■ Instructions
A. Answer these questions about the hash code thread:
(i) What data type are User.ID and Group.ID?
(ii) What collection is the object mainly used in?
(iii) To which bit positions does the reply's code move the bits of Group.ID?
B. Pick up the forum thread on writing a GetHashCode for two Int16 IDs right after its last sentence and keep it going.

■ Given passage

0

Both User.ID and Group.ID are Int16 and immutable and I want to generate an optimal HashCode.

This is the equality

    public override bool Equals(Object obj)
    {
        //Check for null and compare run-time types.
        if (obj == null || GetType() != obj.GetType()) return false;
        UserGroup item = (UserGroup)obj;
        return (User.ID == item.User.ID && Group.ID == item.Group.ID);
    }

What would be an optimal GetHashCode. Right now I am using the following but only because I saw it as an example. The primary use of the Object is in a HashSet and that HashSet gets a lot of .Select(x => x.User.ID = y) or .Select(x => x.Group.ID = y).

  public override int GetHashCode() { return (int)User.ID ^ (int)Group.ID; }
paparazzo
  • 44,497
  • 23
  • 105
  • 176

2 Answers2

1

Never skip the opportunity to generate a perfect hash. Two 16-bit shorts fit in a 32-bit int:

    public override int GetHashCode() {
        return (User.ID & 0xffff) + (Group.ID << 16);
    }

The first part of the expression isolates the lower 16 bits, the & operator is necessary to make it work properly for negative values so only bits 0 through 15 are used. The second part moves the 16 bits of Group.ID to bit positions 16 through 31. Adding them combines the two sets of 16 bits to make a 32-bit number.

People photos with keypoints:
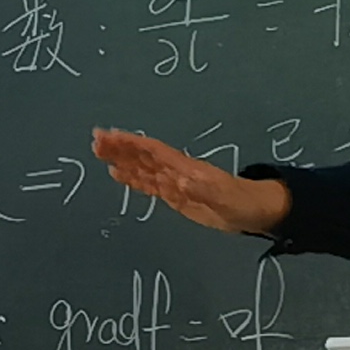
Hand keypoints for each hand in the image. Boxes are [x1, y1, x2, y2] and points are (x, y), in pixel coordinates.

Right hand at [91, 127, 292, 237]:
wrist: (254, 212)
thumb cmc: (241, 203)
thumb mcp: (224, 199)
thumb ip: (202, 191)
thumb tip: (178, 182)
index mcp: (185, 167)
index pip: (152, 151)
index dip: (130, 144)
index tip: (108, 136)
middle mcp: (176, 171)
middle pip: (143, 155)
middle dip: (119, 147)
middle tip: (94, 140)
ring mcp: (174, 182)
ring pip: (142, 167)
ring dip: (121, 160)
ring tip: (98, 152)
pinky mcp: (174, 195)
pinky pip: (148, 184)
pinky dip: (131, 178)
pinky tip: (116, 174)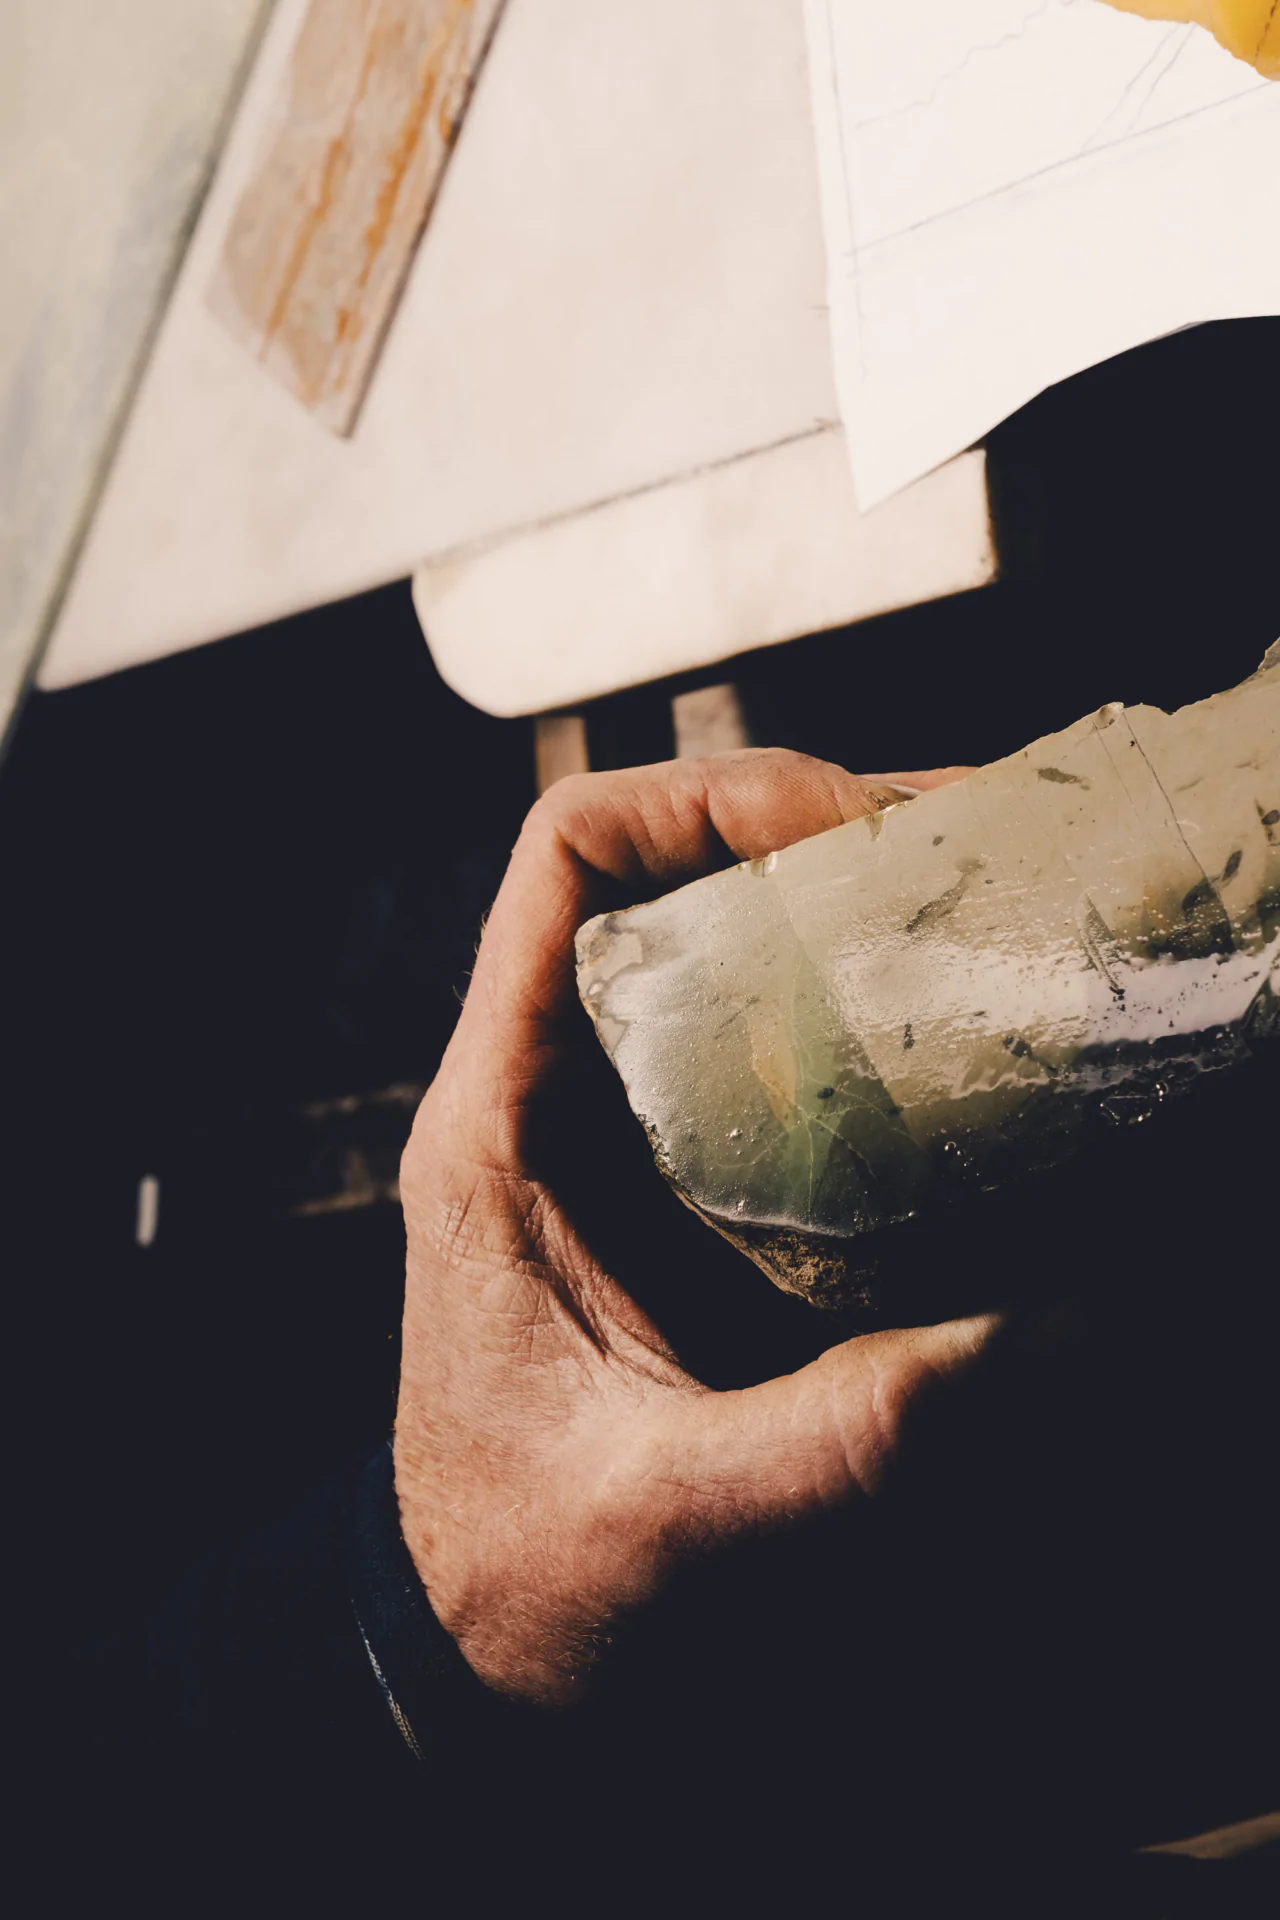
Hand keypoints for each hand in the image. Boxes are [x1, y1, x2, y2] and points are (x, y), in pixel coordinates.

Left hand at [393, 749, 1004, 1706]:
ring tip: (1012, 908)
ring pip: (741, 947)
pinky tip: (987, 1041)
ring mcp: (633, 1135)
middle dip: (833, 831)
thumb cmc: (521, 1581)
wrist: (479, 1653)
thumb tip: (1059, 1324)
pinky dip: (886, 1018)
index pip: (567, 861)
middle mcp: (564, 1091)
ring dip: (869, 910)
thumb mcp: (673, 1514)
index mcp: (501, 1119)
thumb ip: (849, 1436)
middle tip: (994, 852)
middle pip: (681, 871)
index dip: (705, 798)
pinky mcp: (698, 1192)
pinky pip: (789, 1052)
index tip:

■ Answers to the problems
A.
(i) Int16
(ii) A HashSet
(iii) Bit positions 16 through 31

B.
Hans Passant
  • 922,412
  • 146
  • 1,693
  • 2,536
  • Don't fully understand this answer either but in testing with several values it did yield unique results. Those same values using XOR did not yield unique results so I is clearly a better hash. I posted another question an packing two 32 into a 64 and then extracting if you want to pick up a quick answer. – paparazzo Apr 01 '12 at 17:21
  • It's not just a better hash, it is a *perfect* hash :) – Hans Passant Apr 01 '12 at 17:27
0

Well, actually neither is preferred if you want good hash distribution (just one illustration: with your implementation, User.ID = 10, Group.ID = 5 will hash to the same value as User.ID = 5, Group.ID = 10). It's usable, of course, but take a look at what the master had to say about this.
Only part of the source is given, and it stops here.